Juliet Harmer (Adam Adamant Lives!) and Mark Burns (A Day At The Beach) play Ginny's parents. They're a rather odd middle class suburban couple who at times seem to encourage and condone out of hand Ginny's gallivanting with a young man in a Jensen, or her staying out all night to see a fashion show which she has to hitchhike home from. It's staggering to see such lack of parental concern one moment-they pore over Ginny's photo alongside Mike in the NME as if it were an especially good school report!- and then outright horror and alerting the police the next. Indeed, a more blunt person may say what else did they expect? 
Also there is some suggestion of Burns being somewhat creepy, and possibly, given half the chance, the type who really would be a predator on young girls. He smacks the bottom of Ginny's more carefree friend Carol (played by 'Page 3 Stunna' Debbie Linden, who tragically died a drugs related death in 1997 at just 36) and even smacks Ginny's bum and calls her sexy at one point.


Juliet Harmer and Mark Burns

Debbie Linden as Carol

Also in the cast are veteran actors Richard Todd (a bloody hero) and Patrick Barr as the defence and presiding judge at Mike's trial respectively. The latter being a tongue in cheek payback to his previous role as a senile retired judge manipulated to sentence corporal and capital punishment to young girls in House Of Whipcord


Richard Todd, adding class

Patrick Barr as a sane (enough) judge, this time!

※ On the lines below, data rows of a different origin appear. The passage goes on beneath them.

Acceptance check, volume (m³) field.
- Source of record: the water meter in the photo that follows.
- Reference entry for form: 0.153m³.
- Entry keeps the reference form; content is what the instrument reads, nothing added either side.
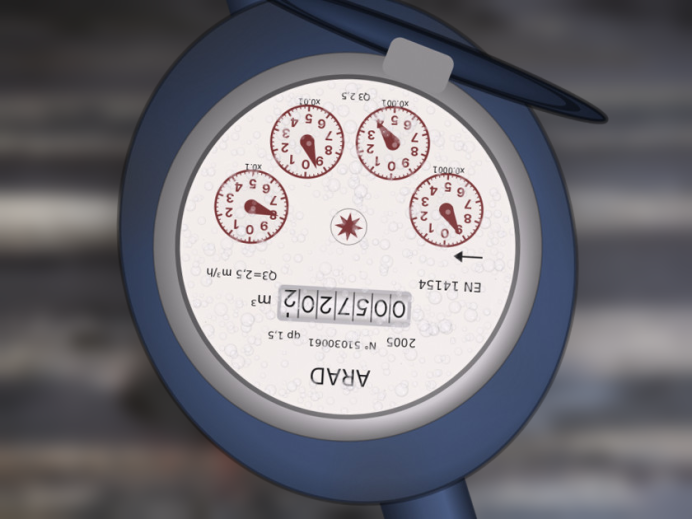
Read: 57201.7939m³
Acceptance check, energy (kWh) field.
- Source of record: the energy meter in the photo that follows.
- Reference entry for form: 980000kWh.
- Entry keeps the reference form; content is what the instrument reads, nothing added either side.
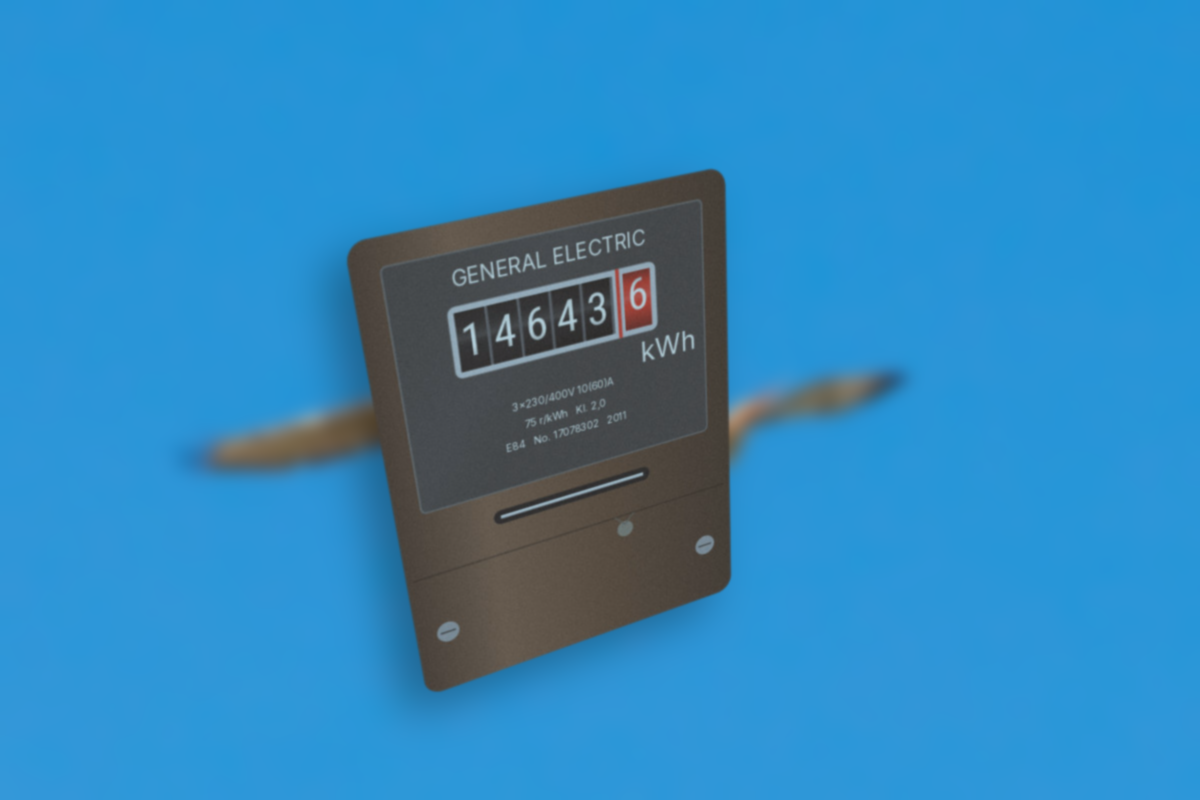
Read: 14643.6kWh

There's also a nice turn from virtually everyone's comic foil Ivor Roberts as the investigating policeman, playing it dead straight as befits the story

If this policeman liked Bad Accident but hated the crime Mike was guilty of,
would we have an example of the fan hitting the shit?!



It is a surprisingly mature film from Walker, one in which as I've said before he seems to be stepping away from, or at least changing the perception of, his exploitation roots (something he'd do again in his final film, 1983's affectionate horror spoof The House Of The Long Shadows uniting veterans Peter Cushing, Christopher Lee, Vincent Price and John Carradine alongside his own 'bogeywoman', Sheila Keith) 
There is no violence within this, and the nudity is in general key to the film. Indeed the sex scenes, by today's standards, are very tame. There are however occasions where we see a pointless pub stripper and Ginny and Carol have a conversation in the changing rooms starkers which does seem to suggest he couldn't shake off his fondness for pure titillation completely.
It's a film that has some genuinely good dramatic moments; notably the sheer creepiness of a paedophile calling the bailed Mike to congratulate him and ask for all the details. And there's a real feeling of deeply unfair doors being closed on Mike as the story progresses.
It's beautifully shot too, with wonderful cinematography from Peter Jessop who seems to construct the whole film with a hazy glow suggestive of a waking dream (or nightmare for Mike) This stands up very well today, as such soft focus now suggests a rosy nostalgic glow for the late 70s too.


Peter Jessop's lovely dreamy cinematography




In summary, if you're open minded enough for the argument and the sometimes flawed depiction and you have a fondness for 70s British cinema I heartily recommend this film. It's available via Odeon's 'Best Of British Collection' and is reasonably priced on several websites.